Cellulite et remodelage corporel
Les adipocytes contiennent des mitochondries et sont donc susceptibles d’être ciblés par la photobiomodulation. Dans une étude portant sur 40 patients, la circonférence des bras des patients traités par LLLT 635nm a significativement diminuée par rapport au groupe témoin non traité (11).
Conclusion
Les LED et LLLT ont un champ d’application très large qui recouvre pratiquement tout le domaine de la médecine. Plusieurs de leurs indications sont validées, certaines sont à préciser et beaucoup sont à découvrir. La photobiomodulation est une approche thérapeutique non thermique, non invasive et sans effets secondaires notables, basée sur la photostimulation de chromophores biologiques tissulaires. Elle constitue un outil simple et assez performant dans la prise en charge des pathologies inflammatoires et hyperalgiques mais aussi dans des indications esthétiques comme la réjuvénation cutanée, le traitement de la cellulite, etc. Il faudra sans doute encore beaucoup d’études pour mieux évaluer les potentialités du traitement pour un individu donné.
Bibliographie
(1)Yohei Tanaka MD PhD, Photomedicine, advances in clinical practice, 2017 ouvrage publié par INTECH.
(2)Daniel Barolet MD, Light-Emitting Diodes (LEDs) in dermatology. Seminars in Cutaneous Medicine and Surgery 2008 ; 27:227-238.
(3)Heiskanen V, Hamblin MR. Photobiomodulation : lasers vs. Light emitting diodes ? Photochemical and Photobiological Sciences 2018 ; 17(8) : 1003-1017.
(4)Pinar Avci et al., Low-Level Laser (Light) Therapy (LLLT) in skin : stimulating, healing, restoring. Seminars in Cutaneous Medicine and Surgery 2013 ; 32 : 41-52.
(5)Christine Noé, Photobiomodulation en dermatologie, comprendre et utiliser les LED, 2014, Doin éditeurs.
(6)Ying-Ying Huang et al., Biphasic dose response in low level light therapy. International Dose-Response Society 2009 ; 7 : 358-383.
(7)HerascuBogdan N. et al., Low-Level Laser Therapy (LLT) efficacy in post-operative wounds. Photomedicine and Laser Surgery 2005; Volume 23 : issue 1.
(8)Al-Watban F. et al, Low-Level Laser Therapy enhances wound healing in diabetic rats : a comparison of different lasers. Photomedicine and Laser Surgery 2007 ; 25(2) : 72-77.

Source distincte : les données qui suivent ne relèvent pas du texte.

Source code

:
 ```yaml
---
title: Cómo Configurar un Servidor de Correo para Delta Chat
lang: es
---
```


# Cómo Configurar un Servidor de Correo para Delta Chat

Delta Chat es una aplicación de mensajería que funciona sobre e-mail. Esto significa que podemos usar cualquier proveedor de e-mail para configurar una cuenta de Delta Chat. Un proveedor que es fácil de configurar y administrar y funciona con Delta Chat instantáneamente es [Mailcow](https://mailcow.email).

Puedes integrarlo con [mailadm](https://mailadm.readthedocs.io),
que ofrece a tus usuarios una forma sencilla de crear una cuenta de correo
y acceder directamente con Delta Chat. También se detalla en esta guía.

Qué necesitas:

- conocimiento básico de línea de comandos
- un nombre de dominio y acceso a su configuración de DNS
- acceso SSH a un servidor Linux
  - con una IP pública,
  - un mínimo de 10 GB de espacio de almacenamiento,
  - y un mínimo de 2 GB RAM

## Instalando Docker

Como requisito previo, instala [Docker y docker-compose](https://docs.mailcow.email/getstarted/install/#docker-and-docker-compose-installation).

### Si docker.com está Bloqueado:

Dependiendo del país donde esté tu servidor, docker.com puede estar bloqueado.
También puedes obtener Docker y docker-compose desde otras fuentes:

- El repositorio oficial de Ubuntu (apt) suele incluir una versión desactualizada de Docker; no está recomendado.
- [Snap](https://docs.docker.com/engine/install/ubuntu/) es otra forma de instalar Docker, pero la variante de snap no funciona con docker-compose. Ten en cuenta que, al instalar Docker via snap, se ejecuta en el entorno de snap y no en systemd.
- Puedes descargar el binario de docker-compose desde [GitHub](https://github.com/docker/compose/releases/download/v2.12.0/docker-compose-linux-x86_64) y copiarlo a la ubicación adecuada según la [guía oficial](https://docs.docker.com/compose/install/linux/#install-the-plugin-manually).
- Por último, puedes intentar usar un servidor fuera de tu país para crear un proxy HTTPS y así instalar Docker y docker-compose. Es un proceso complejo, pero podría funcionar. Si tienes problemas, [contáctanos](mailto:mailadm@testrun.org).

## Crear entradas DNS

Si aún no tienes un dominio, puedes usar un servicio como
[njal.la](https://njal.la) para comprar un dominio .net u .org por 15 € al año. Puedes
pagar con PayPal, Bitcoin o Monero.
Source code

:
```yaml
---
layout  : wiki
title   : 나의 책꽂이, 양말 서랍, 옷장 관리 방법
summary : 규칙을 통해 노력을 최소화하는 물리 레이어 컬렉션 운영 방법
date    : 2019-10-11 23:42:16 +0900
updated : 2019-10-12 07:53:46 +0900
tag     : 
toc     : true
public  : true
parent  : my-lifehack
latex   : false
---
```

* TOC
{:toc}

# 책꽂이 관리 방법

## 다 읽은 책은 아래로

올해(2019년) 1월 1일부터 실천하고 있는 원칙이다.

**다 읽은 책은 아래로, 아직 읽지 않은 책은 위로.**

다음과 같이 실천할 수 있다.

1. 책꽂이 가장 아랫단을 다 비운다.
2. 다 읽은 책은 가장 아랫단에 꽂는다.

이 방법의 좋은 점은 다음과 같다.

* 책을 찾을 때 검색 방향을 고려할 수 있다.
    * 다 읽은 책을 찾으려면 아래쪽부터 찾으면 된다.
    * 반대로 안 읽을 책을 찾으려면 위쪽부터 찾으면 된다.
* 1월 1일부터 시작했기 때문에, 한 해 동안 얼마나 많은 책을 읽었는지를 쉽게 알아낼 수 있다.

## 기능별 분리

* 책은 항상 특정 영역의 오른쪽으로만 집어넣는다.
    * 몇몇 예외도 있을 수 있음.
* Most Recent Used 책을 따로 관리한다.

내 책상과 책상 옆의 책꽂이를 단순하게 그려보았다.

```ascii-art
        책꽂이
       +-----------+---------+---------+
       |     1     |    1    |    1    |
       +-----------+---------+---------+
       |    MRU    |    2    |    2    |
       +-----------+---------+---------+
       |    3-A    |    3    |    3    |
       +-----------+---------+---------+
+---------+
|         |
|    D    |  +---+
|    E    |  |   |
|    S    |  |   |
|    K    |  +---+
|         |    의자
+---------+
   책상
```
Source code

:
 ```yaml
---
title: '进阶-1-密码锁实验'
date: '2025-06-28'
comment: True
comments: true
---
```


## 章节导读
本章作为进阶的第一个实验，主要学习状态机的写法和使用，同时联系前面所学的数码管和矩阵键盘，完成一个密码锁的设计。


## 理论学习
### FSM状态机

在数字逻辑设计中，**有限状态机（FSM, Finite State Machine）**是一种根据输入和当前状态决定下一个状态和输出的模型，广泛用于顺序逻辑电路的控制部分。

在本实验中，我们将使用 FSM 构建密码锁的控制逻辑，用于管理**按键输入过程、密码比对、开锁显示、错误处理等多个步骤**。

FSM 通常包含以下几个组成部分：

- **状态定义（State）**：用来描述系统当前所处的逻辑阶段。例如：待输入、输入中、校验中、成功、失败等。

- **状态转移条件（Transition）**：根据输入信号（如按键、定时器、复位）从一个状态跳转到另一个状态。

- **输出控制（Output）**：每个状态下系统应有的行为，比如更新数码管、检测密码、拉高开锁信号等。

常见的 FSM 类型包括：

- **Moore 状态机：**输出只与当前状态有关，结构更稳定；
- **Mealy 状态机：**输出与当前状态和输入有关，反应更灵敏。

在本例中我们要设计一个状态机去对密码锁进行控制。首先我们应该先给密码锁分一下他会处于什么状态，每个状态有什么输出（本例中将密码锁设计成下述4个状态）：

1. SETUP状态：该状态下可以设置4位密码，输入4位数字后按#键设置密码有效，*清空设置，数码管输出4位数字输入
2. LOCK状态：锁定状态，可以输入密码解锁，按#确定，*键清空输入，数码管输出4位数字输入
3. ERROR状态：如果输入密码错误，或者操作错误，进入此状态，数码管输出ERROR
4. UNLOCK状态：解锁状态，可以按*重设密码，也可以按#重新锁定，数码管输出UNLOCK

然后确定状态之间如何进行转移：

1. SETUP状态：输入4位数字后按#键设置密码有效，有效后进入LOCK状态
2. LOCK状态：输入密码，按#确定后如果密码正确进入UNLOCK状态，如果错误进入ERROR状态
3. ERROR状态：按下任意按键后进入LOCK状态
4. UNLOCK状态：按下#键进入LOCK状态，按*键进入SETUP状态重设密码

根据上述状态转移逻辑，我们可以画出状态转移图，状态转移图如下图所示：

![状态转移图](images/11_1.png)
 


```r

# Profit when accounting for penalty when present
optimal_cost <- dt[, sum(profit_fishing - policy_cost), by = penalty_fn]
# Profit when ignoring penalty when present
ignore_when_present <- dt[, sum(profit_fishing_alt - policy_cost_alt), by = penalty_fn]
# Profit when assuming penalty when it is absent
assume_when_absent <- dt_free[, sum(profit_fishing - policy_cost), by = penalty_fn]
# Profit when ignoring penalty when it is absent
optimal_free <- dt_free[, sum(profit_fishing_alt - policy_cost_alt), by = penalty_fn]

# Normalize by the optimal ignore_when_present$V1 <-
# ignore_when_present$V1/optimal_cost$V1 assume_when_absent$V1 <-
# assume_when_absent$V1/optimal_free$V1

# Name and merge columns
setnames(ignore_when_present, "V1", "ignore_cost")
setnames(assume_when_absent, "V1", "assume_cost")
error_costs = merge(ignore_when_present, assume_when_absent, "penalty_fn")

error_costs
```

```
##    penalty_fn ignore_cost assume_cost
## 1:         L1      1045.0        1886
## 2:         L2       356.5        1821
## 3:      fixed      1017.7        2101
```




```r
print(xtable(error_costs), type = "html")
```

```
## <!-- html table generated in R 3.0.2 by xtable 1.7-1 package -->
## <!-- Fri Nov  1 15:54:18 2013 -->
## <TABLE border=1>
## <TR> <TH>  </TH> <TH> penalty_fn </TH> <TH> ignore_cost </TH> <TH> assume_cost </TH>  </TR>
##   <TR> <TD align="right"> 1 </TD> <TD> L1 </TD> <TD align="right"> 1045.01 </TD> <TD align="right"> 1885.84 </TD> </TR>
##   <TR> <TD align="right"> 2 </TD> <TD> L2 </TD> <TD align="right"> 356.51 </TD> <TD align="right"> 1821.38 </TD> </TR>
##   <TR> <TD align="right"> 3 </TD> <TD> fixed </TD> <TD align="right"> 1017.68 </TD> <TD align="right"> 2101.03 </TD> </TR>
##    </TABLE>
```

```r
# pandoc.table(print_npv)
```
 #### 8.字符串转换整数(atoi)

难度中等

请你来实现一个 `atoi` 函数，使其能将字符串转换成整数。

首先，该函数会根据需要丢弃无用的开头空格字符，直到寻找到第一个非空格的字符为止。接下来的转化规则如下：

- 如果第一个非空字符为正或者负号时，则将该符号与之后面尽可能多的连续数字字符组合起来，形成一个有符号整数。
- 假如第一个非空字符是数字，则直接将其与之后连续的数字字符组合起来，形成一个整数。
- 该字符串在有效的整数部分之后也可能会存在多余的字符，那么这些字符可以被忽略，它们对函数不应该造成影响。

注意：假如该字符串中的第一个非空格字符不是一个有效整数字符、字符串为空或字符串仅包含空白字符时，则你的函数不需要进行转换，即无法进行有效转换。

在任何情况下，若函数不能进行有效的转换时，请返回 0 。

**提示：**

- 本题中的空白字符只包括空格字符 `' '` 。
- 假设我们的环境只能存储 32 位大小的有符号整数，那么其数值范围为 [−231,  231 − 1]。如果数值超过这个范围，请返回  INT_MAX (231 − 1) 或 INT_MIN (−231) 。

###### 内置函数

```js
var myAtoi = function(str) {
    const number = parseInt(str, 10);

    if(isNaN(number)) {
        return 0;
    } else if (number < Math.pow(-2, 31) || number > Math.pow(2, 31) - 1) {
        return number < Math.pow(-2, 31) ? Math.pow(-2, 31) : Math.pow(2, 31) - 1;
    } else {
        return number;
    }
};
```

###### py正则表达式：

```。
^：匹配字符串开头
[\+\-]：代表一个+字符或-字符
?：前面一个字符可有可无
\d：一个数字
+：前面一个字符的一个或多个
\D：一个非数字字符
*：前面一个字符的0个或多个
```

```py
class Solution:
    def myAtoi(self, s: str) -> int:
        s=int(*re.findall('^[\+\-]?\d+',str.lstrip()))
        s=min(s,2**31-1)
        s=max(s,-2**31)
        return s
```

(9)Howard B Colter et al., The use of Low-Level Laser Therapy (LLLT) for musculoskeletal pain. MOJ Orthopedics & Rhumatology 2015; Volume 2 : issue 5.
(10)Ivandic B., Ivandic T., Low-Level Laser Therapy improves vision in patients with age-related macular degeneration. Photomedicine and Laser Surgery 2008; 26(3) : 241-245.
(11)Nestor M. et al., effect of 635nm Low-Level Laser Therapy on upper arm circumference reduction. Journal of Clinical and Aesthetic Dermatology 2012; 5(2) : 42-48.